How much meth would you be prepared to buy?

Friday July 14, 2017

How much meth would you be prepared to buy?

Methamphetamine (meth), whether its use or manufacture, is an increasing problem in New Zealand. It is classified as a class A controlled drug (a drug that poses a very high risk of harm, under the Misuse of Drugs Act 1975), and has detrimental social, economic, and environmental consequences.

Contamination results when the residue of meth (from either use or manufacture) remains in a property. This may have a financial impact on a number of people, including: vendors, purchasers, investors, property managers and real estate businesses.

Testing Standards
The only way to know if contamination is present is to test for it; but testing anything is meaningless unless there is an agreed standard.  Advice from the Ministry of Health (MoH) and the Medical Industry has been unhelpful to date, generally exacerbating confusion through providing contradictory information.

In 2010, the MoH produced Guidelines for Remediation of Clandestine Meth Lab Sites, stating that a property exceeding 0.5μg/100cm² of meth required decontamination. In October 2016, the Guidelines were revised, to depend on whether the contamination was due to the use, or the manufacture, of methamphetamine.  In respect of manufacture; the revised post decontamination recommendation remains at 0.5μg/100cm²; but if use alone, the revised post decontamination recommendations are 2.0μg/100cm² for uncarpeted properties, or 1.5μg/100cm² for carpeted properties.

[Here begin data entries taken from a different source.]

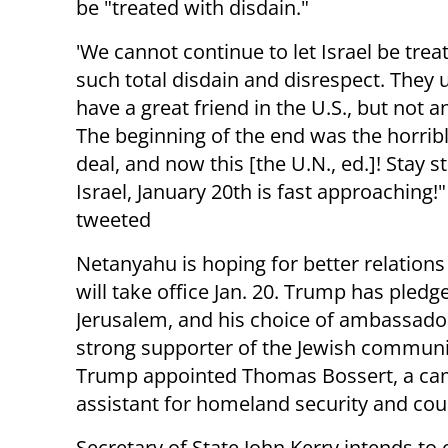
be "treated with disdain."
'We cannot continue to let Israel be trea
such total disdain and disrespect. They 
have a great friend in the U.S., but not 
The beginning of the end was the horribl
deal, and now this [the U.N., ed.]! Stay s
Israel, January 20th is fast approaching
tweeted
Netanyahu is hoping for better relation
will take office Jan. 20. Trump has pled
Jerusalem, and his choice of ambassador 
strong supporter of the Jewish communi
Trump appointed Thomas Bossert, a campa
assistant for homeland security and cou
Secretary of State John Kerry intends to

Territorial Authorities and the Tenancy Tribunal (Tribunal) adopted these Guidelines as the basis for assessing acceptable levels of meth residues. This led to a surge of Tribunal claims from both landlords and tenants. However, the Tribunal decisions have been confusing and consistently inconsistent.
 
The Residential Tenancies Act 1986 (RTA) imposes obligations on landlords and tenants. The landlord is to provide the premises in a reasonable state of cleanliness - s45(1)(a); and the tenant not to intentionally or carelessly damage, or permit any other person to damage, the premises - s40(2)(a), or use the premises, or permit the premises to be used, for any unlawful purpose - s40(2)(b).

Landlords are using the Tribunal to claim exemplary damages for the clean-up of meth contamination found in their properties, and tenants are claiming damages for not being provided with a property in a reasonable state of cleanliness. These claims to date relied on the MoH Guidelines but, disturbingly, other than provide a suggested standard, they did not actually provide for what is a safe level of meth.

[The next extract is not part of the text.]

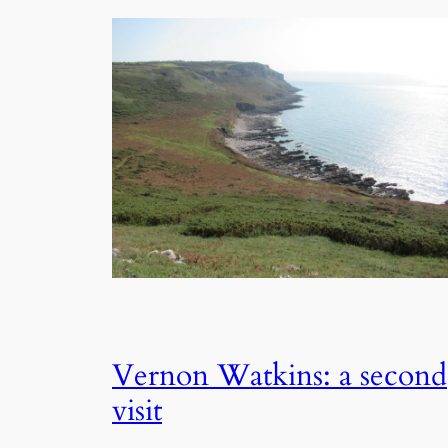
Vernon Watkins: a second
visit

NZS 8510-2017 Testing & Decontamination
The NZS 8510-2017 standard Testing and decontamination of methamphetamine-contaminated properties, which (according to the Standards New Zealand website) will provide industry guidance on good practice methods in the testing and clean-up of methamphetamine contamination in houses, was released on 29 June 2017. The new level for decontamination has  increased to 1.5μg/100cm² for a high-use area, and 3.8μg/100cm² for a limited-use area. This means that properties with a combined meth contamination reading below this level will be declared fit to live in. This appears to be a double-edged sword.  On the one hand, the property owner will not be required to decontaminate the property to the current low level, but it also means that there will be more meth residue in properties than is currently considered acceptable. Similarly, holding the tenant accountable will be harder for landlords, but on the plus side, they will receive a greater return on their investment.

So the question will remain the same, albeit with a new standard to consider, how much meth would you be prepared to buy? Over time, attitudes may change, but initially it may be hard to overcome emotional responses with rational arguments.